■ PROVIDED DATA ■

########################################

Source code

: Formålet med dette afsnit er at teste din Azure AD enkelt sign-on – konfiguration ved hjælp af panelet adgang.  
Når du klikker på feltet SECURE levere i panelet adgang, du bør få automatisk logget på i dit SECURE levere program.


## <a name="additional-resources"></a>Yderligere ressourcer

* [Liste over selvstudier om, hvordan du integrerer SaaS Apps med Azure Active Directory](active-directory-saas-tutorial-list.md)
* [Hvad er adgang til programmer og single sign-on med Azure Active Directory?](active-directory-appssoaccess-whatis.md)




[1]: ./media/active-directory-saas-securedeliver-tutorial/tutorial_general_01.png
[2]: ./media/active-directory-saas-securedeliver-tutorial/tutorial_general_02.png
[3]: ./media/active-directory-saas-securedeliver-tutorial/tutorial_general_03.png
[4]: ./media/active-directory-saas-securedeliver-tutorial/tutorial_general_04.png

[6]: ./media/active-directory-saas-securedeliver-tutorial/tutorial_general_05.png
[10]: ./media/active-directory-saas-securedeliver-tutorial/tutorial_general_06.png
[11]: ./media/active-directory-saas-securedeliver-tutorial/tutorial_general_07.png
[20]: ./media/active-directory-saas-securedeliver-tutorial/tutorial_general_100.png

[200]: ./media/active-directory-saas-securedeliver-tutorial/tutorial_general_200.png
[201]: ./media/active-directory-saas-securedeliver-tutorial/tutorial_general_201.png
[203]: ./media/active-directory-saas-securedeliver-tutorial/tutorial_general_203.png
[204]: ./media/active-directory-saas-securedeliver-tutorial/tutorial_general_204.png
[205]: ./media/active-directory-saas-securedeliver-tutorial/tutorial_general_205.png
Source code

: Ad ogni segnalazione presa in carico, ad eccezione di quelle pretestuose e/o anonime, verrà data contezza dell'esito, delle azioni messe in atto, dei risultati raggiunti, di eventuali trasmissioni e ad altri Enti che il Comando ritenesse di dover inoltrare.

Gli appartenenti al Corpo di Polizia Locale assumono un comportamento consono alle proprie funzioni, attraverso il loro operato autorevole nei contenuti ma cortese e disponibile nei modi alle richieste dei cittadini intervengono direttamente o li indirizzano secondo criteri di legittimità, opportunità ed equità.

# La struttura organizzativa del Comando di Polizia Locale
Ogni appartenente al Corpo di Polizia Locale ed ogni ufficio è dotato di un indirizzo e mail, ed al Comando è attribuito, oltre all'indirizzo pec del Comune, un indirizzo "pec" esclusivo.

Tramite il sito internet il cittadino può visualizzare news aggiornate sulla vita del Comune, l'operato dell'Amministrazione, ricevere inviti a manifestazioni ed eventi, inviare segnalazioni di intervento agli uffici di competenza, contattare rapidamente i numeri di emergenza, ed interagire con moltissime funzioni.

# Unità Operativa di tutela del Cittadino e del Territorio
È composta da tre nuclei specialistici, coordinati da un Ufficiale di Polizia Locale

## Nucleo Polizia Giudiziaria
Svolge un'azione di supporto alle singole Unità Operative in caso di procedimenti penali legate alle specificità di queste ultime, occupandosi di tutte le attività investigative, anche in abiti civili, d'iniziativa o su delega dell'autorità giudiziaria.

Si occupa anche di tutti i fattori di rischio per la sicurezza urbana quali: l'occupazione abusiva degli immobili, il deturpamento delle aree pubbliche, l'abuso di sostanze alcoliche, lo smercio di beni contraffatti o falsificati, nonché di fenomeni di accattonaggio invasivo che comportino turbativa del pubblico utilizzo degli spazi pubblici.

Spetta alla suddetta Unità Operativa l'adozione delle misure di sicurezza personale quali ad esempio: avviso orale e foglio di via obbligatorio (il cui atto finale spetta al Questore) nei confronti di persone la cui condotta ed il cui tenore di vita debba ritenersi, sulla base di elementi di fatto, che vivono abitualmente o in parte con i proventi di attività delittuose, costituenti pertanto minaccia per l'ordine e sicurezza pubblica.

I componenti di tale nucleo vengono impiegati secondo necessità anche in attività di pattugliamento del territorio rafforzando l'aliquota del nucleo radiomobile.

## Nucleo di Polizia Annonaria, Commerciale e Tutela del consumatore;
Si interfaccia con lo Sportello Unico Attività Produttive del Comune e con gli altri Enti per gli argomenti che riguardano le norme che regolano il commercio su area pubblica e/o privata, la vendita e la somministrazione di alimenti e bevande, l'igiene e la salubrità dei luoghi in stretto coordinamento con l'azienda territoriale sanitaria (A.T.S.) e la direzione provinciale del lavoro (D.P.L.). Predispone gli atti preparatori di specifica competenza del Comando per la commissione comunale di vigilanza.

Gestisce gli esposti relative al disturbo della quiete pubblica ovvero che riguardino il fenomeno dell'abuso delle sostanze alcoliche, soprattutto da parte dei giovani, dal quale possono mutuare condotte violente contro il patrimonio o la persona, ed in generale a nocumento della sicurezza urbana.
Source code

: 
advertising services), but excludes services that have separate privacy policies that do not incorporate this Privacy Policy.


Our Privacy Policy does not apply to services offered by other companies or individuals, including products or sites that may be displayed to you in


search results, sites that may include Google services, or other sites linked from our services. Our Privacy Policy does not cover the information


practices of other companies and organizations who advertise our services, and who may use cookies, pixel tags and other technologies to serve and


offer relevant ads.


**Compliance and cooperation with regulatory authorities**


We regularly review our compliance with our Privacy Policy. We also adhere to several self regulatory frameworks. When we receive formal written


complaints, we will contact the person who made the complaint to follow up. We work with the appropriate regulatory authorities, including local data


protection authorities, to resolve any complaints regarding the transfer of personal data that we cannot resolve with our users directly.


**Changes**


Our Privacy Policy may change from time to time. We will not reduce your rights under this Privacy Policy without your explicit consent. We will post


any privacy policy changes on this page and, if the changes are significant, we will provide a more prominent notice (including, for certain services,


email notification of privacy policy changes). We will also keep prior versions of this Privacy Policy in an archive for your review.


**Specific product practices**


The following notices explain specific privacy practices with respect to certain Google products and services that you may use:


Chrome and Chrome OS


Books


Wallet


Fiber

########################################

■ PROBLEM TO SOLVE ■
Please rewrite the items above, replacing every instance of "Azure Active Directory" with "Microsoft Entra ID" and leaving all other text unchanged.

■ SOLUTION FOR THIS TASK ■
Source code

: Formålet med dette afsnit er at teste din Azure AD enkelt sign-on – konfiguration ved hjælp af panelet adgang.  
Når du klikker på feltet SECURE levere i panelet adgang, du bør få automatisk logget på i dit SECURE levere program.


## <a name="additional-resources"></a>Yderligere ressourcer

* [Liste over selvstudier om, hvordan du integrerer SaaS Apps med Microsoft Entra ID](active-directory-saas-tutorial-list.md)
* [Hvad er adgang til programmer og single sign-on med Microsoft Entra ID?](active-directory-appssoaccess-whatis.md)




[1]: ./media/active-directory-saas-securedeliver-tutorial/tutorial_general_01.png
[2]: ./media/active-directory-saas-securedeliver-tutorial/tutorial_general_02.png
[3]: ./media/active-directory-saas-securedeliver-tutorial/tutorial_general_03.png
[4]: ./media/active-directory-saas-securedeliver-tutorial/tutorial_general_04.png

[6]: ./media/active-directory-saas-securedeliver-tutorial/tutorial_general_05.png
[10]: ./media/active-directory-saas-securedeliver-tutorial/tutorial_general_06.png
[11]: ./media/active-directory-saas-securedeliver-tutorial/tutorial_general_07.png
[20]: ./media/active-directory-saas-securedeliver-tutorial/tutorial_general_100.png

[200]: ./media/active-directory-saas-securedeliver-tutorial/tutorial_general_200.png
[201]: ./media/active-directory-saas-securedeliver-tutorial/tutorial_general_201.png
[203]: ./media/active-directory-saas-securedeliver-tutorial/tutorial_general_203.png
[204]: ./media/active-directory-saas-securedeliver-tutorial/tutorial_general_204.png
[205]: ./media/active-directory-saas-securedeliver-tutorial/tutorial_general_205.png
Source code

: Ad ogni segnalazione presa in carico, ad eccezione di quelle pretestuose e/o anonime, verrà data contezza dell'esito, delle azioni messe in atto, dei risultati raggiunti, di eventuali trasmissioni e ad altri Enti che il Comando ritenesse di dover inoltrare.

Gli appartenenti al Corpo di Polizia Locale assumono un comportamento consono alle proprie funzioni, attraverso il loro operato autorevole nei contenuti ma cortese e disponibile nei modi alle richieste dei cittadini intervengono direttamente o li indirizzano secondo criteri di legittimità, opportunità ed equità.

# La struttura organizzativa del Comando di Polizia Locale
Ogni appartenente al Corpo di Polizia Locale ed ogni ufficio è dotato di un indirizzo e mail, ed al Comando è attribuito, oltre all'indirizzo pec del Comune, un indirizzo "pec" esclusivo.

Tramite il sito internet il cittadino può visualizzare news aggiornate sulla vita del Comune, l'operato dell'Amministrazione, ricevere inviti a manifestazioni ed eventi, inviare segnalazioni di intervento agli uffici di competenza, contattare rapidamente i numeri di emergenza, ed interagire con moltissime funzioni.

# Unità Operativa di tutela del Cittadino e del Territorio
È composta da tre nuclei specialistici, coordinati da un Ufficiale di Polizia Locale

## Nucleo Polizia Giudiziaria
Svolge un'azione di supporto alle singole Unità Operative in caso di procedimenti penali legate alle specificità di queste ultime, occupandosi di tutte le attività investigative, anche in abiti civili, d'iniziativa o su delega dell'autorità giudiziaria.

Si occupa anche di tutti i fattori di rischio per la sicurezza urbana quali: l'occupazione abusiva degli immobili, il deturpamento delle aree pubbliche, l'abuso di sostanze alcoliche, lo smercio di beni contraffatti o falsificati, nonché di fenomeni di accattonaggio invasivo che comportino turbativa del pubblico utilizzo degli spazi pubblici.

Spetta alla suddetta Unità Operativa l'adozione delle misure di sicurezza personale quali ad esempio: avviso orale e foglio di via obbligatorio (il cui atto finale spetta al Questore) nei confronti di persone la cui condotta ed il cui tenore di vita debba ritenersi, sulla base di elementi di fatto, che vivono abitualmente o in parte con i proventi di attività delittuose, costituenti pertanto minaccia per l'ordine e sicurezza pubblica.

I componenti di tale nucleo vengono impiegati secondo necessità anche in attività di pattugliamento del territorio rafforzando l'aliquota del nucleo radiomobile.

## Nucleo di Polizia Annonaria, Commerciale e Tutela del consumatore;
Si interfaccia con lo Sportello Unico Attività Produttive del Comune e con gli altri Enti per gli argomenti che riguardano le norme che regolano il commercio su area pubblica e/o privata, la vendita e la somministrazione di alimenti e bevande, l'igiene e la salubrità dei luoghi in stretto coordinamento con l'azienda territoriale sanitaria (A.T.S.) e la direzione provinciale del lavoro (D.P.L.). Predispone gli atti preparatori di specifica competenza del Comando per la commissione comunale di vigilanza.

Gestisce gli esposti relative al disturbo della quiete pubblica ovvero che riguardino il fenomeno dell'abuso delle sostanze alcoliche, soprattutto da parte dei giovani, dal quale possono mutuare condotte violente contro il patrimonio o la persona, ed in generale a nocumento della sicurezza urbana.
Source code

: 
advertising services), but excludes services that have separate privacy policies that do not incorporate this Privacy Policy.


Our Privacy Policy does not apply to services offered by other companies or individuals, including products or sites that may be displayed to you in


search results, sites that may include Google services, or other sites linked from our services. Our Privacy Policy does not cover the information


practices of other companies and organizations who advertise our services, and who may use cookies, pixel tags and other technologies to serve and


offer relevant ads.


**Compliance and cooperation with regulatory authorities**


We regularly review our compliance with our Privacy Policy. We also adhere to several self regulatory frameworks. When we receive formal written


complaints, we will contact the person who made the complaint to follow up. We work with the appropriate regulatory authorities, including local data


protection authorities, to resolve any complaints regarding the transfer of personal data that we cannot resolve with our users directly.


**Changes**


Our Privacy Policy may change from time to time. We will not reduce your rights under this Privacy Policy without your explicit consent. We will post


any privacy policy changes on this page and, if the changes are significant, we will provide a more prominent notice (including, for certain services,


email notification of privacy policy changes). We will also keep prior versions of this Privacy Policy in an archive for your review.


**Specific product practices**


The following notices explain specific privacy practices with respect to certain Google products and services that you may use:


Chrome and Chrome OS


Books


Wallet


Fiber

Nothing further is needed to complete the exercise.